Un département de l’Action féminine au Hezbollah : que cache cette soudaine mise en valeur ?

Un département de l’Action féminine au Hezbollah : que cache cette soudaine mise en valeur ?

L’OLJ / Par Scarlett HADDAD, à

C’est la première fois que le Hezbollah cherche à mettre en valeur le rôle de la femme. Certes, les femmes sont très présentes dans de nombreux secteurs d’activité, mais c’est la première fois que le secrétaire général du parti évoque leur place au sein de celui-ci. Naïm Kassem a choisi de prononcer son discours samedi en présence de toutes les institutions féminines qui font partie du Hezbollah et qui regroupent, selon la formation, plus de 22 000 femmes. Il a d’ailleurs annoncé, à cette occasion, la naissance officielle du département de l’Action féminine qui, selon lui, jouera un rôle déterminant.

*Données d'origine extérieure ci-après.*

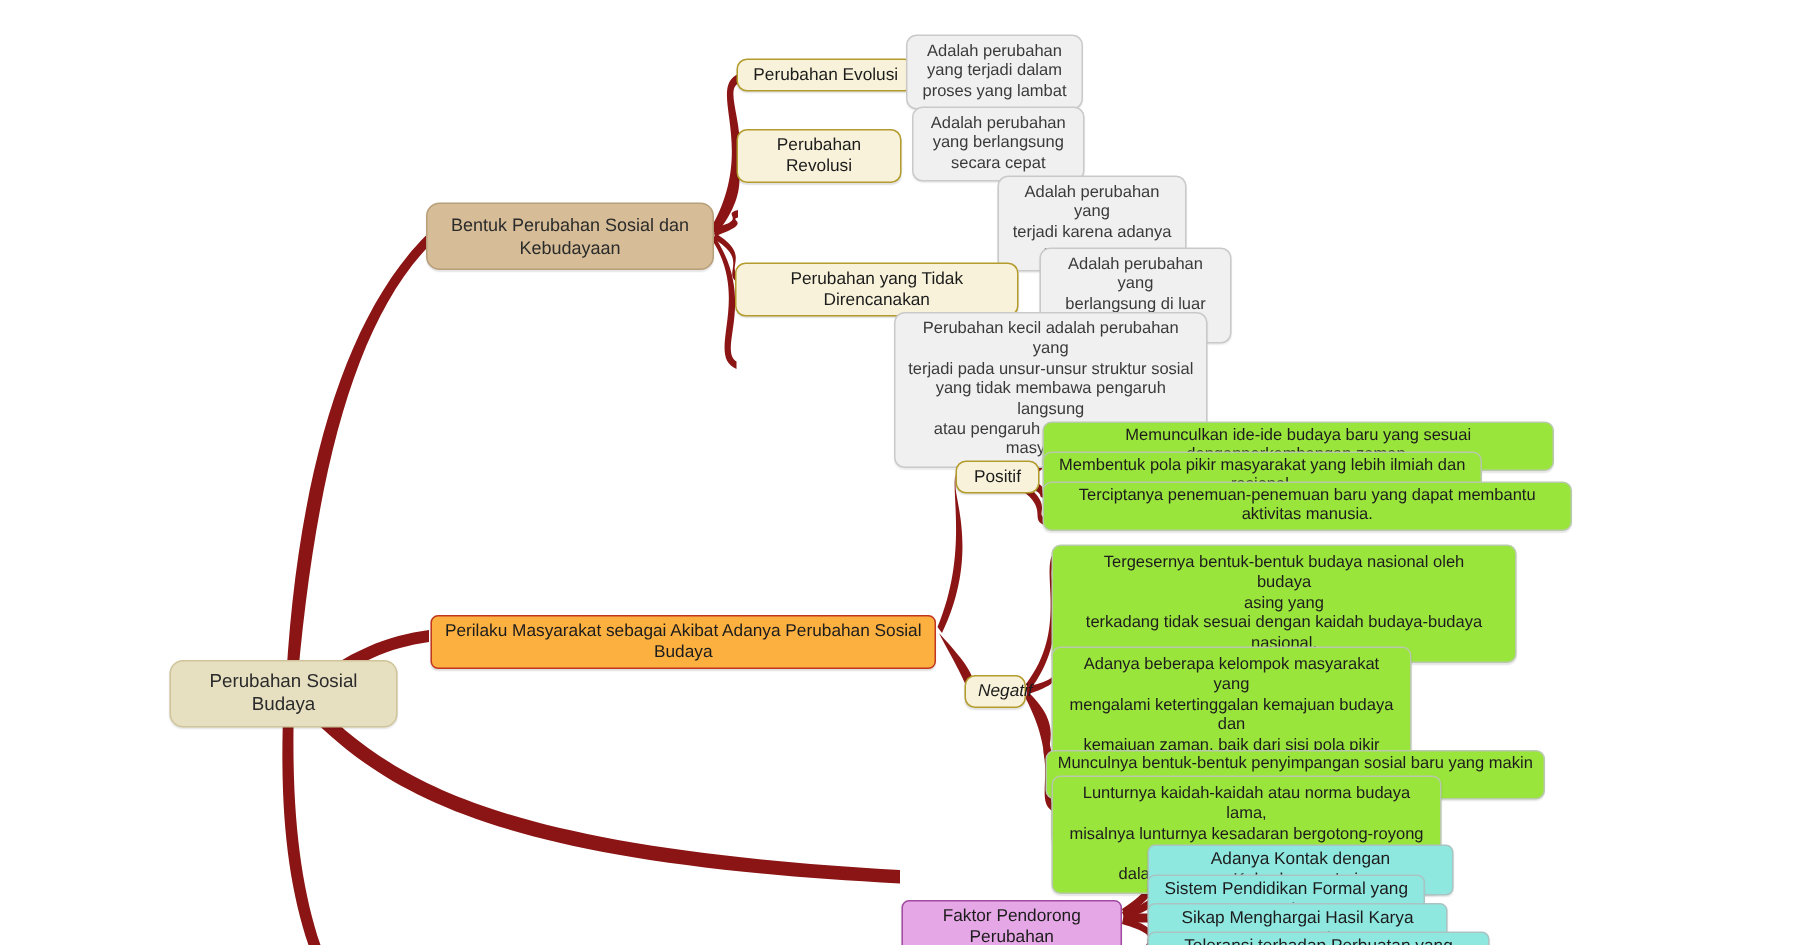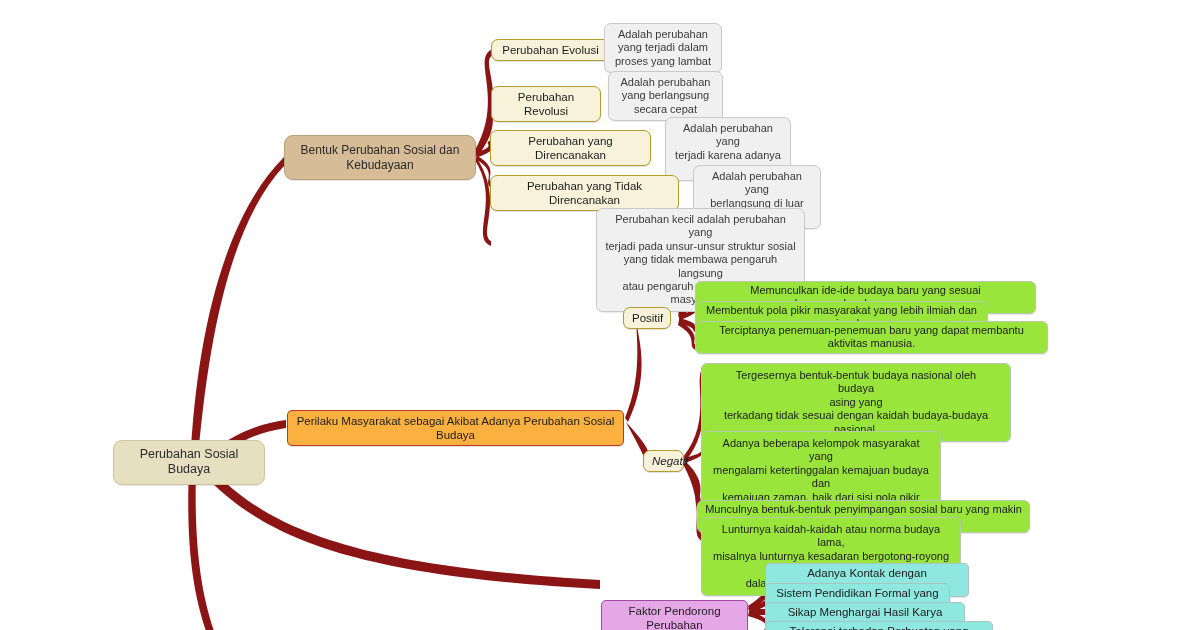"Perubahan yang Direncanakan" div.node { html: <div>Perubahan yang Direncanakan</div> -> none }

Le patron du Hezbollah s’est exprimé lors d’un événement placé sous le symbole du « Rassemblement fatimide » (en référence à Fatima, fille de Mahomet). Il y a donc évoqué pour la première fois ce qu’il considère être l’importance du rôle de la femme au sein de sa formation, non seulement au niveau des familles de ses partisans et de l’éducation des enfants, mais aussi dans les domaines de la santé, du soutien aux blessés, de l’aide psychologique, de l’assistance sociale, de la gestion de la vie au quotidien et surtout sur le plan de « l’enseignement des valeurs partisanes ».

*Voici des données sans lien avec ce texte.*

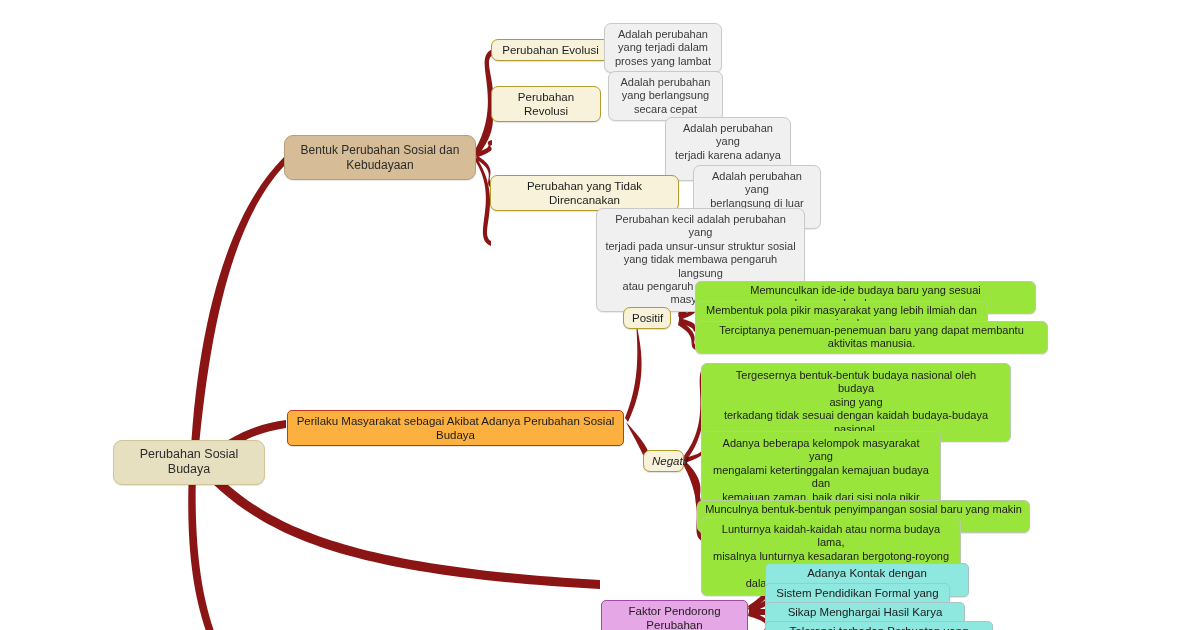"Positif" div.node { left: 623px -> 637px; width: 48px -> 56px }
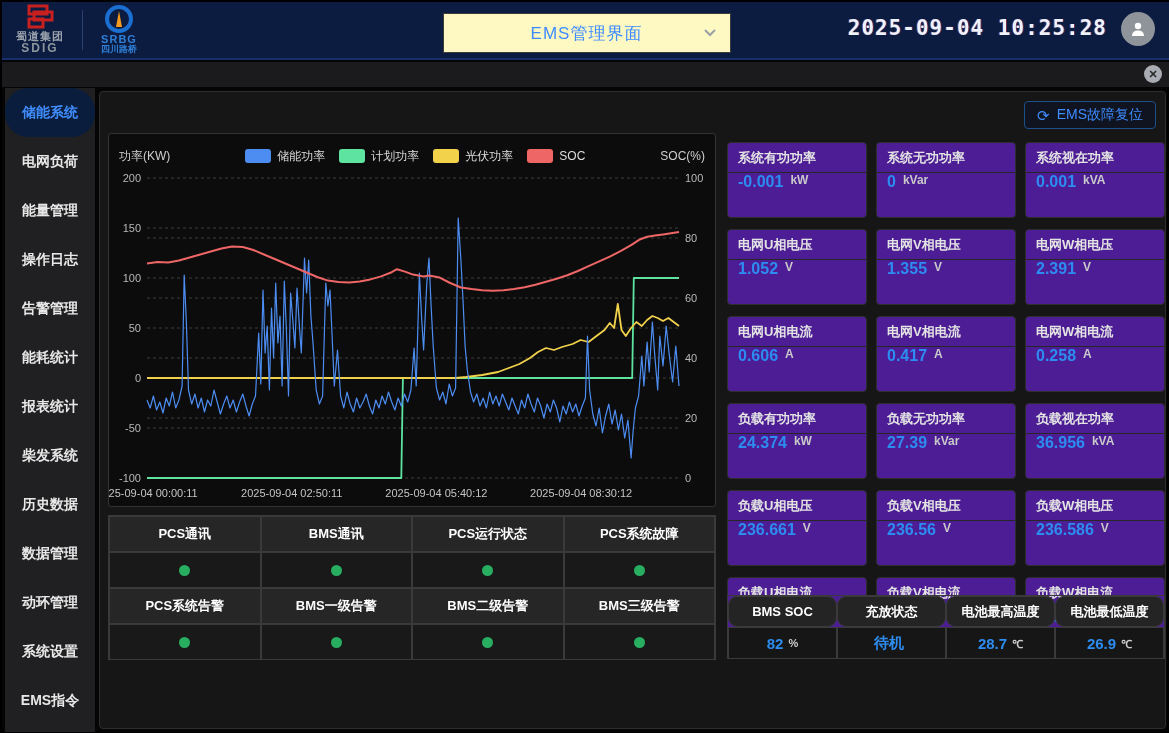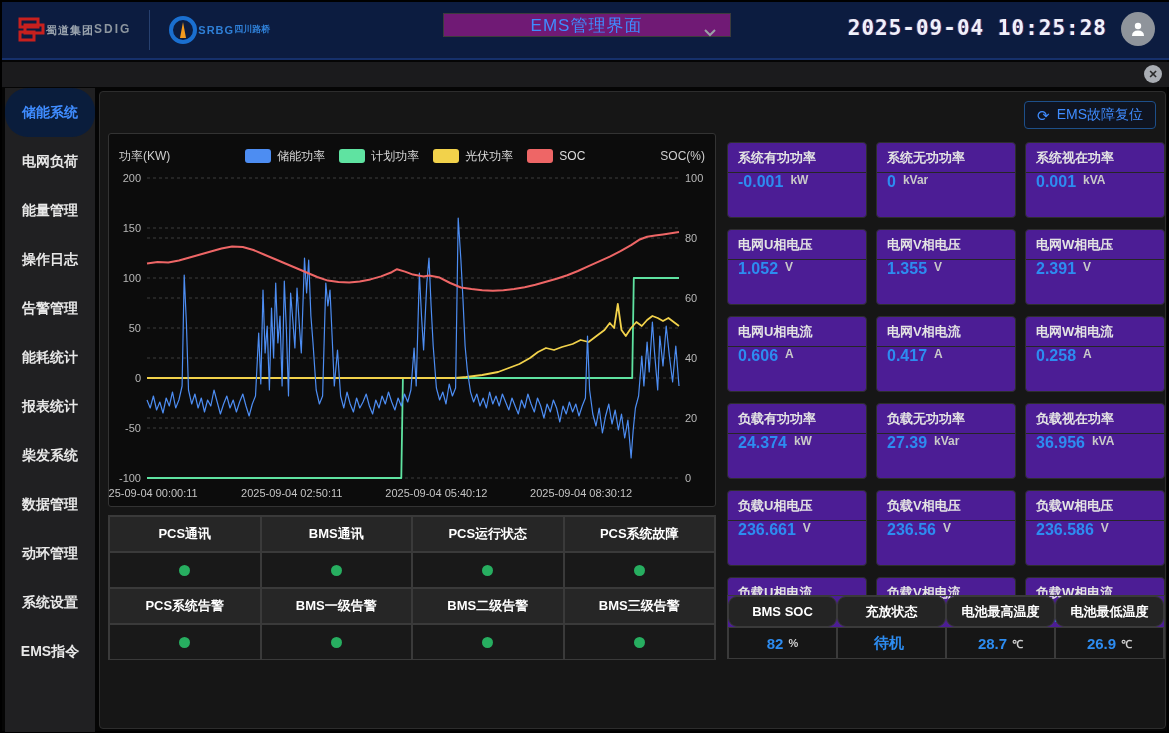"蜀道集团" .logo-block { flex-direction: row -> column }
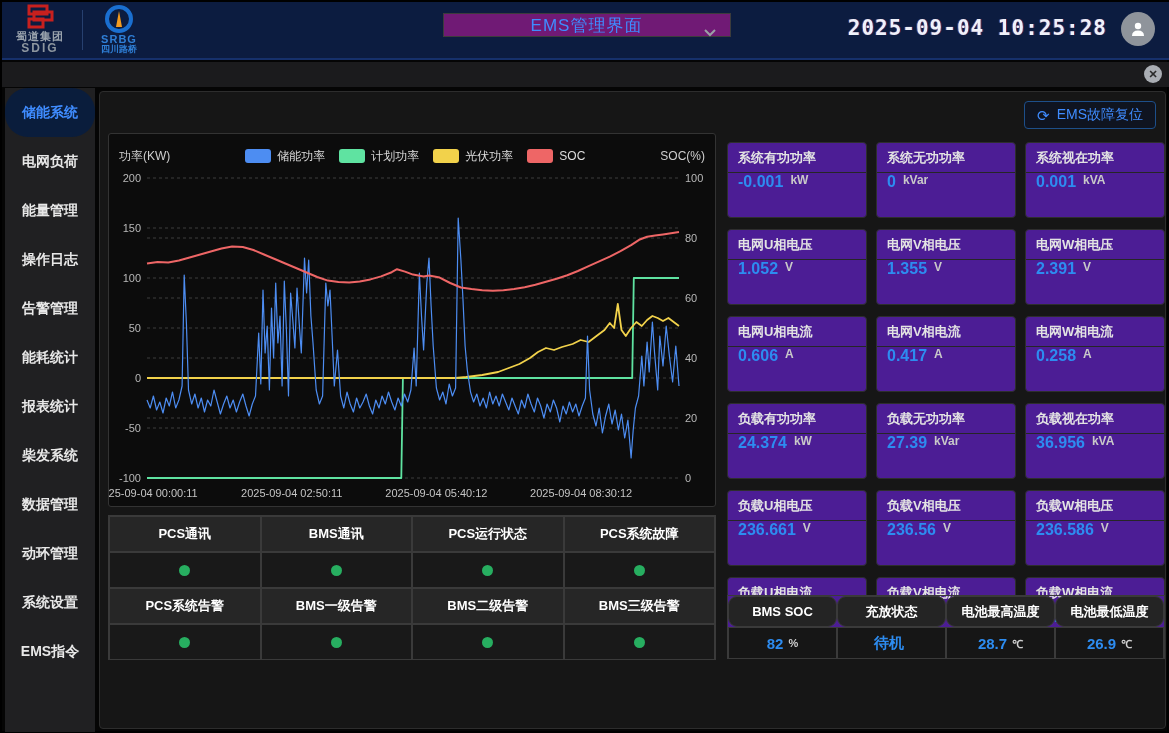"EMS管理界面" .screen-select { background: #701a75 -> #fef9c3; height: 24px -> 40px }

Pourquoi ce soudain souci de la part de la direction du Hezb de mettre en avant le rôle des femmes ? Plusieurs raisons peuvent expliquer ce choix. D’abord, il est sûr que cette initiative intervient à un moment crucial pour le Hezbollah où il se sent attaqué de toutes parts et où il considère qu’on cherche à l’isoler, sous prétexte qu’il appartient à une autre époque, celle où la femme était marginalisée et où la place prépondérante était réservée aux hommes. C’est pourquoi un des objectifs de cette démarche vise à montrer que, contrairement à l’image qu’a de lui le monde extérieur, le Hezbollah se veut conscient de l’importance du rôle de la femme. De plus, le parti semble craindre que ses partisanes, qui ont subi de lourdes pertes, ne s’en détachent. La direction de la formation a donc voulu rendre un hommage aux femmes. Selon les milieux de la formation, il s’agit, en quelque sorte, d’une tentative de « leur rendre justice ». De plus, dans l’exposé des différentes facettes de son rôle, lors du rassemblement de samedi, le Hezbollah a pris soin de parler des arts, de la reconstruction, de la médecine et d’autres domaines qui sont rarement associés aux femmes ou simplement mentionnés dans l’univers du Hezbollah.

Dans les milieux du parti, on avance l’idée que la « résistance » peut revêtir plusieurs autres formes que l’aspect militaire. Elle est ainsi dans la pensée, l’éducation, la politique, l’attachement à la terre. Et ces notions peuvent être mieux véhiculées par les femmes, selon les vues du Hezbollah. D’autant que certains parlent d’un début de mutation de la formation, dans le sens de l’affaiblissement de son rôle militaire (en dépit des déclarations belliqueuses) au profit du rôle social. Par crainte d’être abandonné par les jeunes, le Hezbollah se tourne vers les femmes – et l’influence qu’elles exercent sur les générations à venir – pour se consolider.

En attendant que cette tendance se clarifie, le Hezbollah a probablement voulu aussi montrer qu’il n’est pas seulement une formation militaire. Même si sa branche armée peut actuellement être en suspens, toutes les autres poursuivent leurs activités. Le message qu’il souhaiterait donc envoyer se résume ainsi : il sera très difficile de l’éliminer auprès de sa base populaire, qui constitue son principal atout. On peut donc tuer ses combattants mais on ne tuera pas « l’esprit de combat », selon ses propres termes, tant qu’il y aura des femmes qui l’inculqueront aux jeunes générations.